To reduce the visual clutter, instead of this log reading fragment (whose meaning we already discussed in the previous post)

(select rid$  
   from (select chartorowid(mas$.m_row$$) rid$  
           from mlog$_test_inner mas$  
          where mas$.snaptime$$ > :b_st0  
        )  
) as of snapshot(:b_scn) mas$  

I will use the following simplified notation

(select rid$ from mlog$_test_inner)  

And of course, I will restructure and simplify the SQL statements to increase readability (the original statements are included in the test case of course).

I will also define a row as “marked in the log” if it has a match in the set “select rid$ from mlog$_test_inner” - the matching column being test_inner_rowid for the MV and the actual rowid for the inner table test_inner.

I am covering only 11.2.0.3 in the same scenario of the inner join post quoted above: MV logs configured to “log everything” and a single fast refresh propagating all possible types of regular (no direct-path) INSERTs, UPDATEs and DELETEs performed on the master tables (I haven’t investigated possible variants of the refresh algorithm if only a subset of those DML types is performed).

The DEL macro step with the unique constraint

As stated above , it consists of a simple update:

/* MV_REFRESH (UPD) */  
update test_mv  
   set jinner = null, xinner = null, pkinner = null, test_inner_rowid = null  
 where test_inner_rowid in (select rid$ from mlog$_test_inner)  

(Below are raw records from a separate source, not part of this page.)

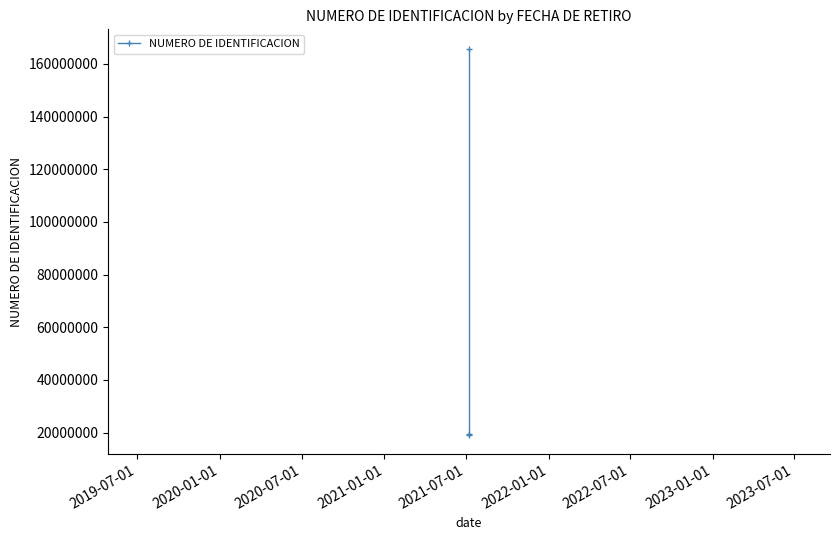

Between 2020-01-01 and 2019-07-01, which is larger?

2019-07-01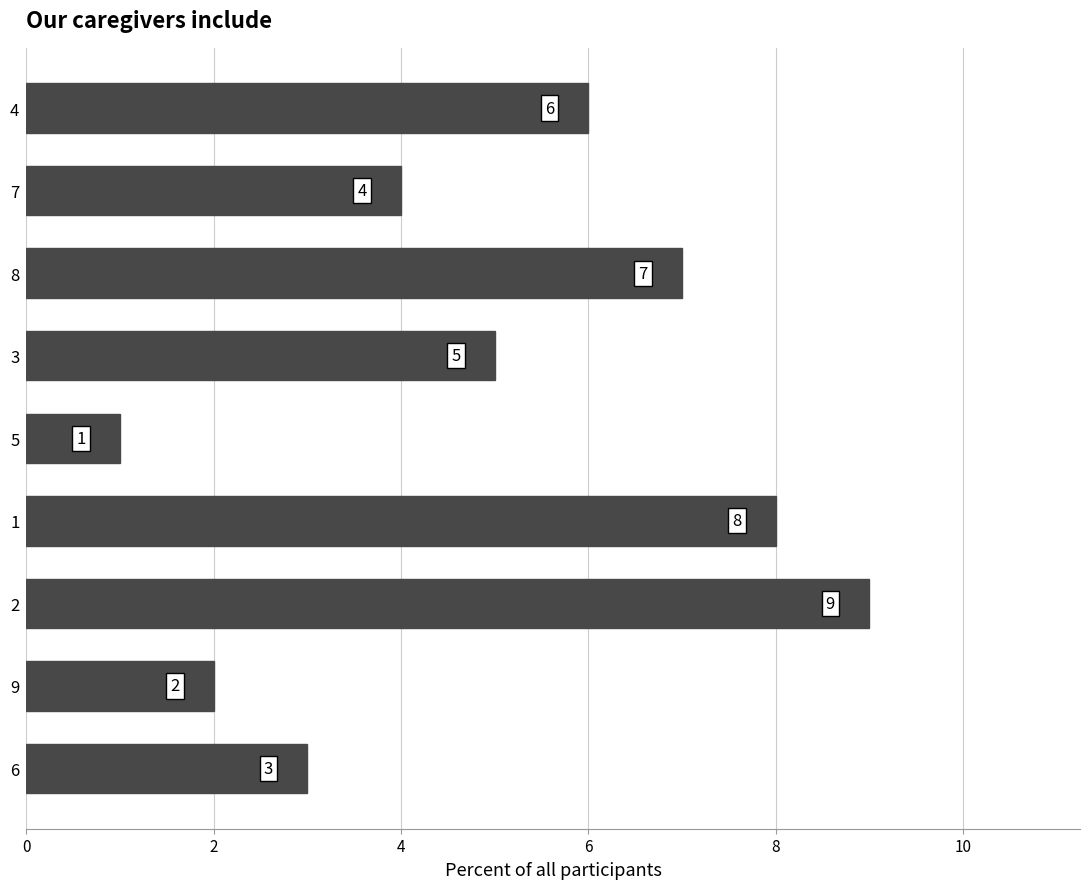

What is the maximum value shown in the chart?

9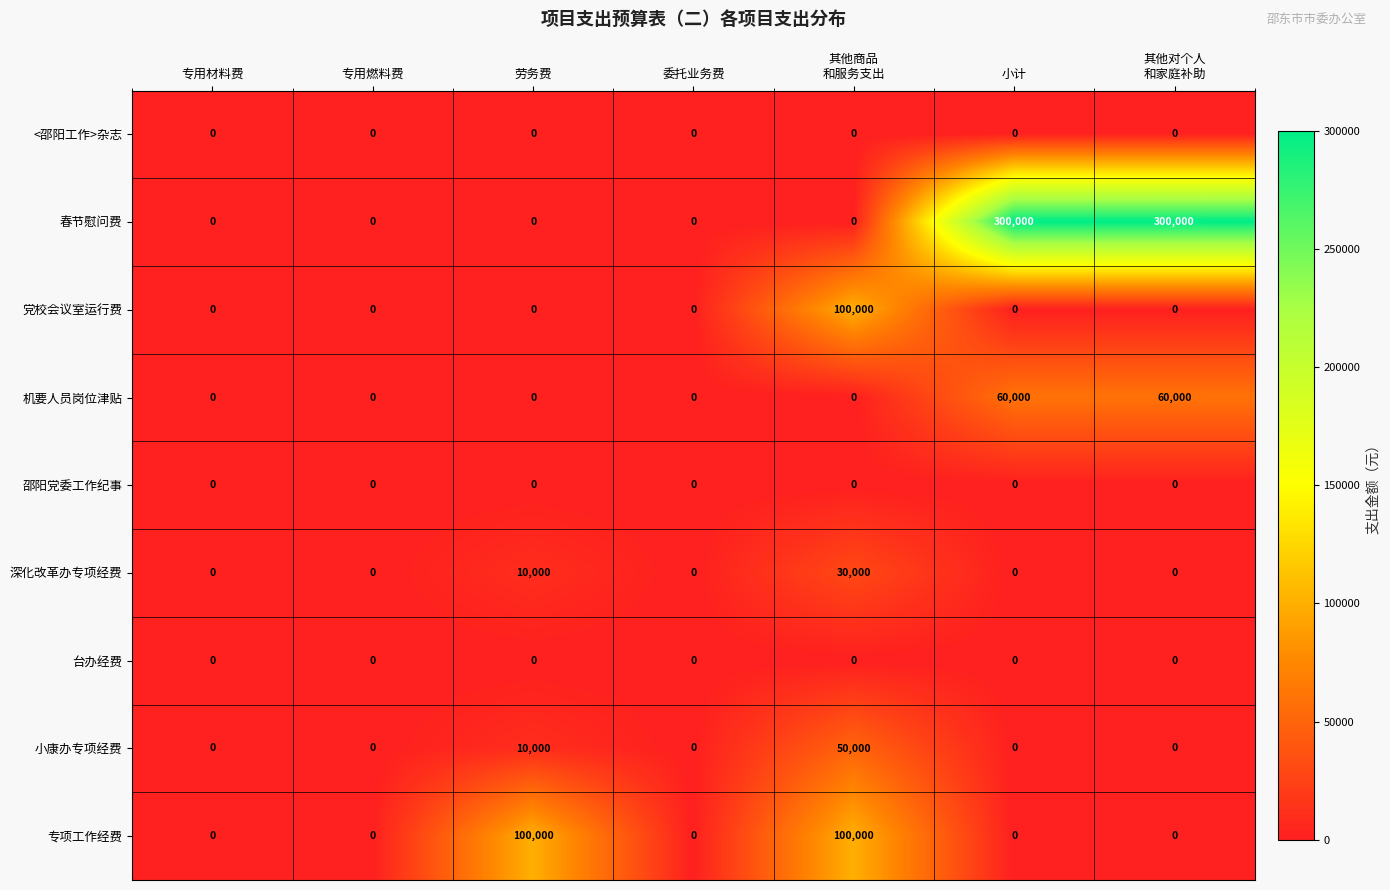

What is the total value across all series at 小计?

360000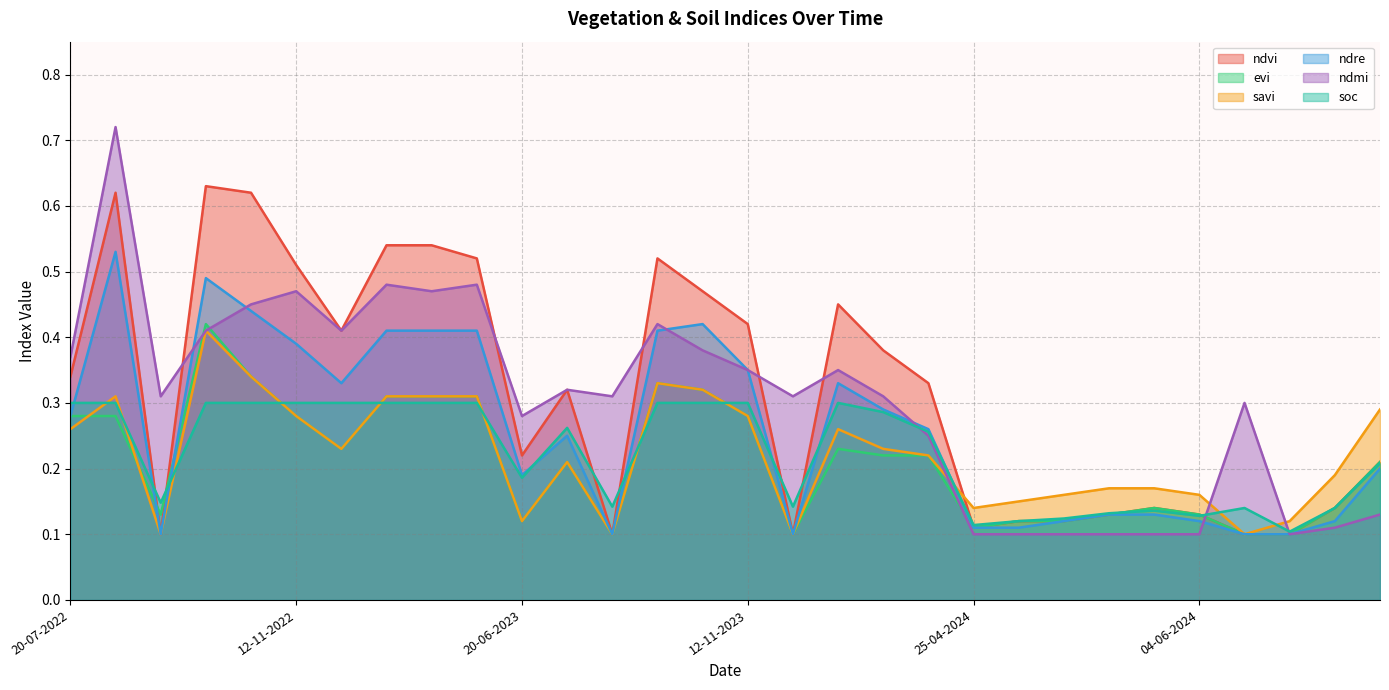

At which label is ndmi closest to 0?

25-04-2024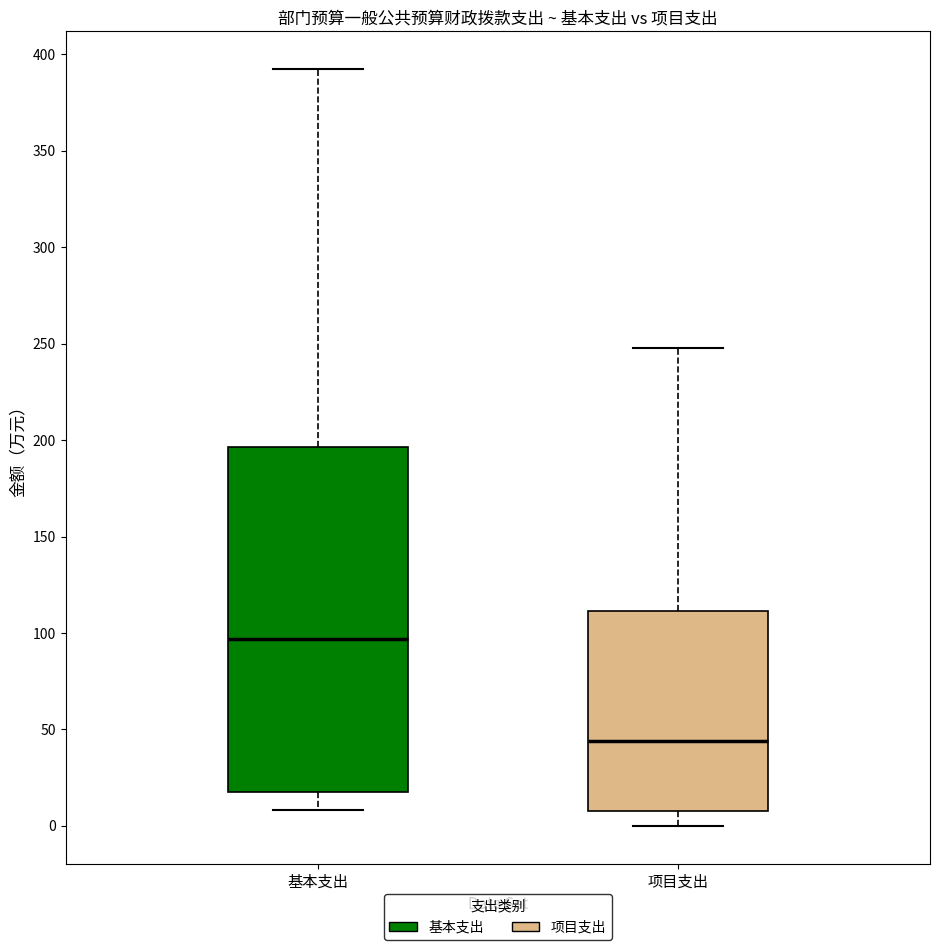

Where does the lower whisker of the box for 基本支出 end on the y-axis? The values are not printed on the chart, so give them approximately, as read against the axis.

10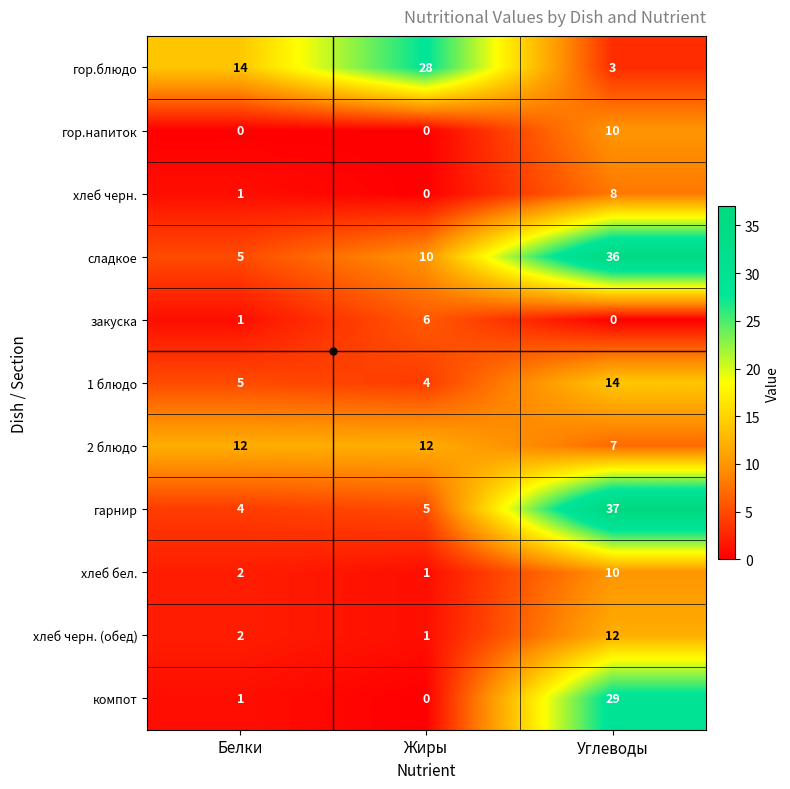

How many values in the хлеб черн. series are below 1?

1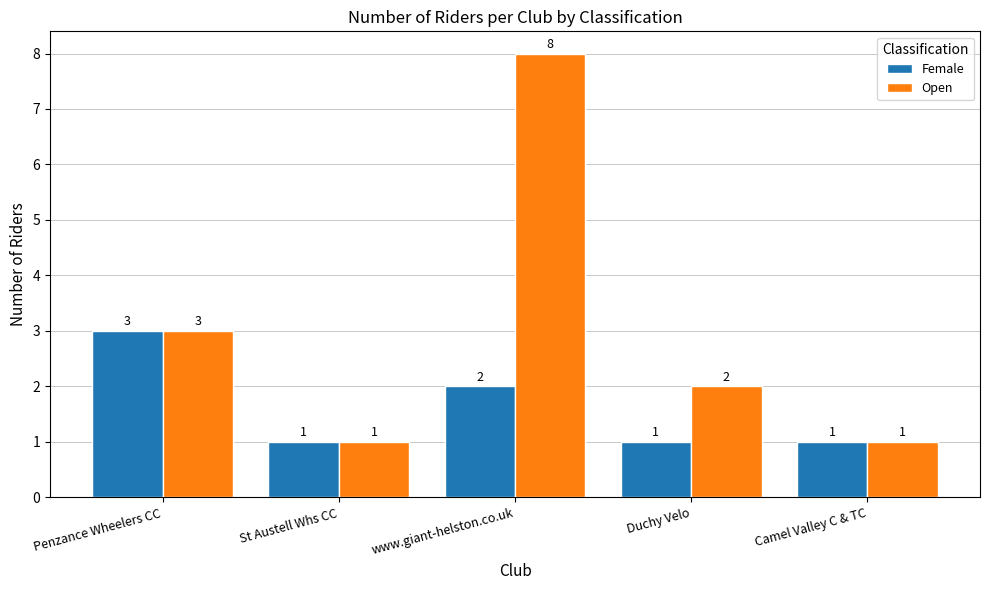

Which series has the widest spread of values?

Open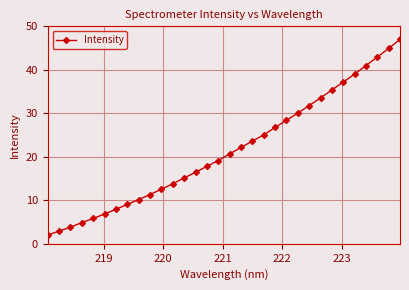

What is the sum of all values?

689.1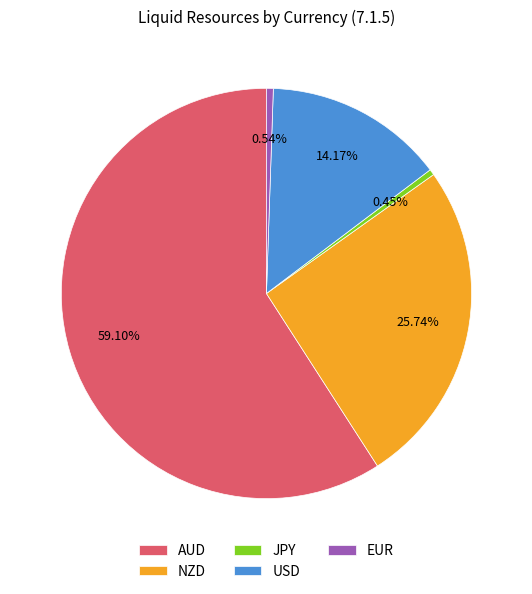

Is the sum of USD and AUD greater than half?

Yes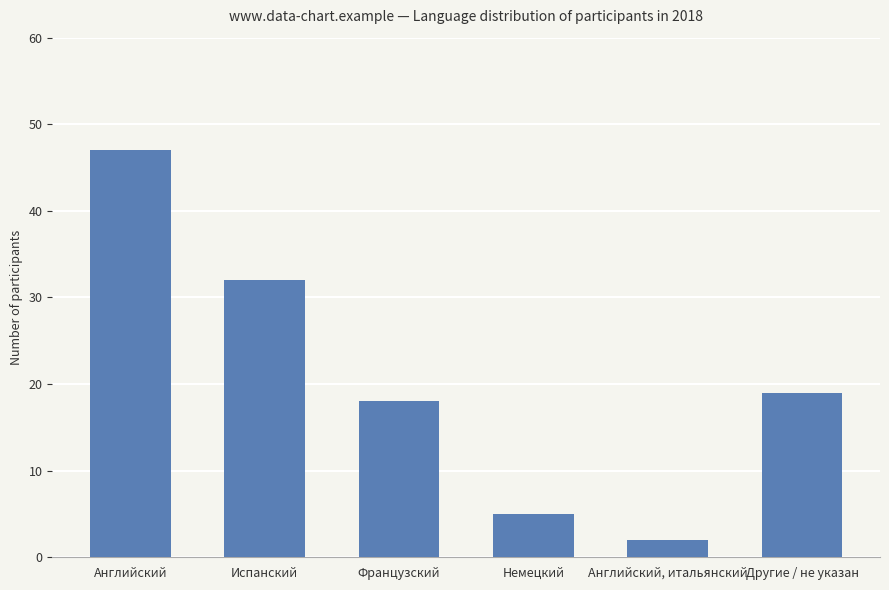

What is the label of the 4th bar from the right?

Французский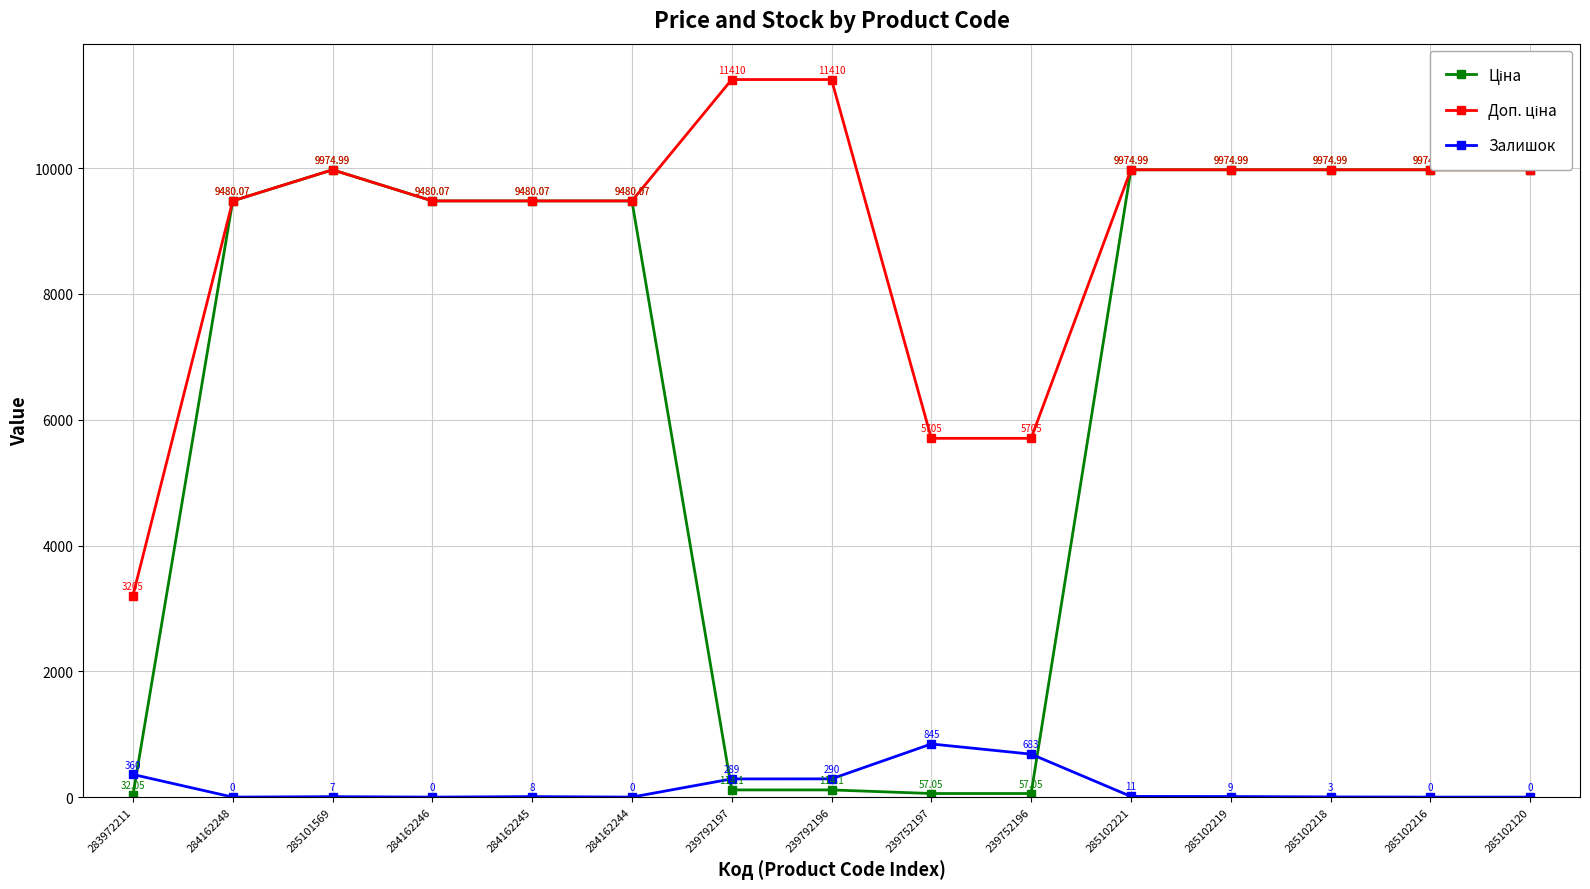

What is the difference between the highest and lowest values at 239792197?

11295.9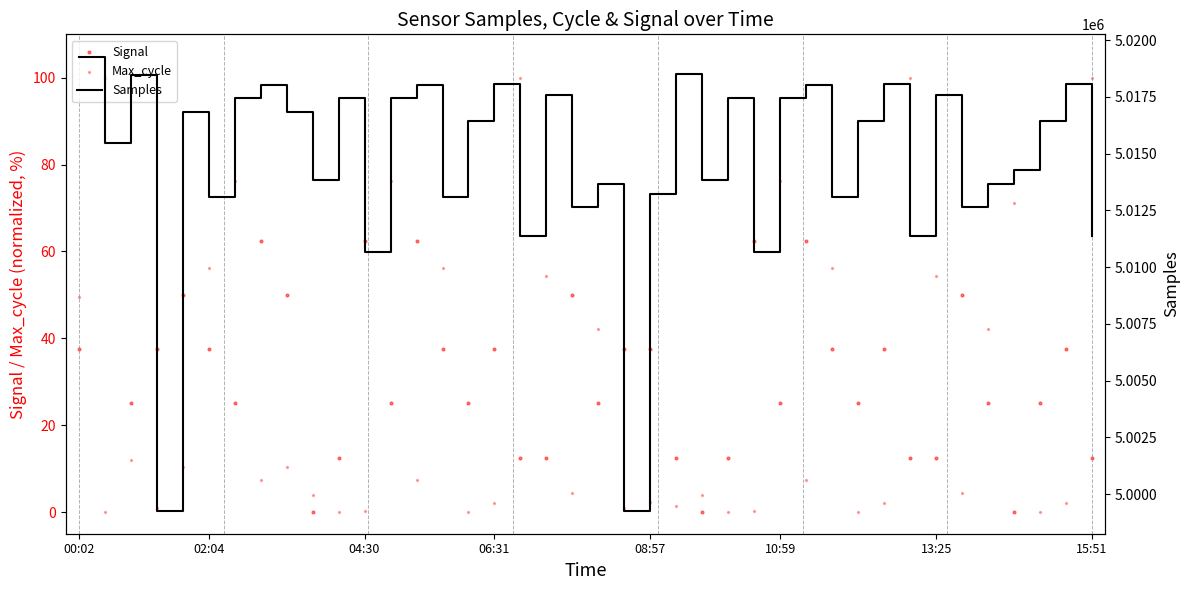

Which series has the largest total across all categories?

Samples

that simply flips to null the columns coming from the inner table of all marked rows of the MV.

The INS macro step with the unique constraint

Again, as stated above, this step consists of a (not so simple) update:

/* MV_REFRESH (UPD) */  
update /*+ bypass_ujvc */ (  
select test_mv.jinner target_0, jv.jinner source_0,  
       test_mv.xinner target_1, jv.xinner source_1,  
       test_mv.pkinner target_2, jv.pkinner source_2,  
       test_mv.test_inner_rowid target_3, jv.rid$ source_3  
  from ( select test_inner.rowid rid$, test_inner.*  
           from test_inner  
          where rowid in (select rid$ from mlog$_test_inner)  
       ) jv,  
      test_outer,  
      test_mv  
where test_outer.jouter = jv.jinner  
  and test_mv.test_outer_rowid = test_outer.rowid  
)  
set target_0 = source_0,  
    target_1 = source_1,  
    target_2 = source_2,  
    target_3 = source_3  

this statement joins the marked rows of the inner table with the outer table (using an inner join, not an outer join, of course) and then looks for matching slices (by test_outer_rowid) in the MV; for every match, it flips the columns coming from the inner table from null to their actual values.

As a side note, it’s worth noting that the statement updates an updatable in-line view, which is actually “tagged as updatable” by the hint “bypass_ujvc” (“bypass the Updatable Join Validity Check” probably), an hint that only Oracle code can use nowadays.

speeding up

Looking at the above SQL statements, it comes out naturally that if your fast refresh process propagates a small number of modifications, it is beneficial, to speed up the fast refresh from the inner table, to create

  • for the DEL step: an index on test_mv (test_inner_rowid)
  • for the INS step: an index on test_mv(test_outer_rowid) and another on test_outer(jouter).

To also speed up the refresh from the outer table (not shown in this post), you would also create an index on on test_inner(jinner) and test_mv(test_outer_rowid).

So in essence, the very same indexes as in the inner join case need to be created for the outer join. But note that if you never propagate from the outer table, the index on test_mv(test_outer_rowid) has to be created anyway - that index was not necessary in the inner join case.

Of course, as the number of modifications increase, and/or if you fast-refresh in parallel, the indexes might not be used by the CBO that could prefer full-scanning the tables; in that case they would just be update overhead. Your mileage may vary, as always - but knowing the actual algorithm and SQL submitted is for sure very helpful to decide. Hope this helps.